The problem, apparently, is that people will read an article online and ‘like’ it. This then sets the evil black-box algorithms in motion churning out similar articles so you will keep reading, liking and using that particular social media platform. This samsara, liking and churning repetitively, creates a space where the only articles you are exposed to are those that you are most likely to agree with, hence the echo chamber. We are all familiar with this trend and are led to believe it is a new and growing threat to society.

Well, I’m calling bulls*it on this one. Before social media, before the internet, we all had access to the news in an organic, recyclable, finger staining form called the newspaper. This was our daily dose of world affairs keeping us abreast of what was happening locally and, to a limited extent, globally. It was the heyday of journalistic integrity and power. We read the thoughts and opinions; the views and comments, the facts and lack of facts of our favoured thinkers who let us know what the latest government scandal was or who was marrying who. I have memories of my Dad coming home from work every day with the newspaper under his arm and my brother and myself racing to get it first. The newspaper was the window to the world.

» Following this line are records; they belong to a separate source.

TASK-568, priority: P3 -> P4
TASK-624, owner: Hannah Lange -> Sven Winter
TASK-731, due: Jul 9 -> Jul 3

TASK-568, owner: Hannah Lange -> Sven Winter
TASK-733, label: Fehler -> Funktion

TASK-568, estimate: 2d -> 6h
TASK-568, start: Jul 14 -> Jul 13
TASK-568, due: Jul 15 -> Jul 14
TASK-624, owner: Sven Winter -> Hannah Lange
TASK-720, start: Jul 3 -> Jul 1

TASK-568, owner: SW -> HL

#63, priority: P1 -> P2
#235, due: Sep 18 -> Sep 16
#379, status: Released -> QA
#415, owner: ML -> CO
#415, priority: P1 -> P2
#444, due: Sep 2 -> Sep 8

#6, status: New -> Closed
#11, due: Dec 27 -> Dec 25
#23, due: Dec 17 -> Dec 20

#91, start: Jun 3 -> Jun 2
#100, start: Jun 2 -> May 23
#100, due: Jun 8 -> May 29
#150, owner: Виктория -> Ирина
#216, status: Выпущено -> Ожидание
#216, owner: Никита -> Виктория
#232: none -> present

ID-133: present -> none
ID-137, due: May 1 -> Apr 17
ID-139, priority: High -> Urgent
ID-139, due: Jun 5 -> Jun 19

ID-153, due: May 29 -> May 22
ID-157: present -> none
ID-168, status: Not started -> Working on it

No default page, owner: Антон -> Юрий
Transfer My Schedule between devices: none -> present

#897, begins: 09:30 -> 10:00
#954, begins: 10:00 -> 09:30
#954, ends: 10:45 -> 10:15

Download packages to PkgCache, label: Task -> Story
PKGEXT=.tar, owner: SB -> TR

And yet, was that in any way different to what is happening today. Back before big brother was keeping its digital eye on us what were our choices. We could read the Times, the Guardian, the Herald or some such publication. Normally we would choose one or the other. Rarely would we have time to read multiple newspapers every day, so we gained our world views from the same publication. And why did we choose the Times over the Independent or the Guardian over the Observer? Because we agreed with what they were saying. We liked how the articles were written and the slant they took on the news.

No newspaper is or was completely devoid of social or political leaning. Every newspaper that we had at our disposal was either left leaning, right leaning, pro-government, pro-democracy,  anti this or pro that as they had to be, not to mention country biased, and we chose the ones we agreed with and read them. This constant ingestion of news from the same source, with the same bias was all we had. It was more than just an echo chamber. It was a Clockwork Orange type brainwashing. We just didn’t have the access to the range of publications we now have so we thought that was the norm.

These days the social media echo chamber is no different. People read an article they like; they ‘like’ it and continue reading articles with that same bias. The only difference now is that we can see what we’re doing. We can see that this behaviour is narrow minded. We have access to every possible publication, with every possible bias in the world but we only read a very narrow section of them. Seeing this from the perspective of the digital world at our fingertips we realise that it is funnelling our views, but at least now we know what is happening. Knowing this, allowing ourselves to realise the error of our ways, the error of our forefathers, gives us the incentive to slowly change it. We now have a name for the habits of previous generations. Change won’t happen overnight but at least now we can get the train to work in the morning and read the news from the BBC, or CNN or AL Jazeera. We have free and open access to them now and slowly but surely the narrow world view we were all brought up in will expand and hopefully enrich our collective societies. This echo chamber that has always been there will remain for those who choose not to expand their horizons but for the rest of us at least now we have the ability see the world from a plethora of different points of view.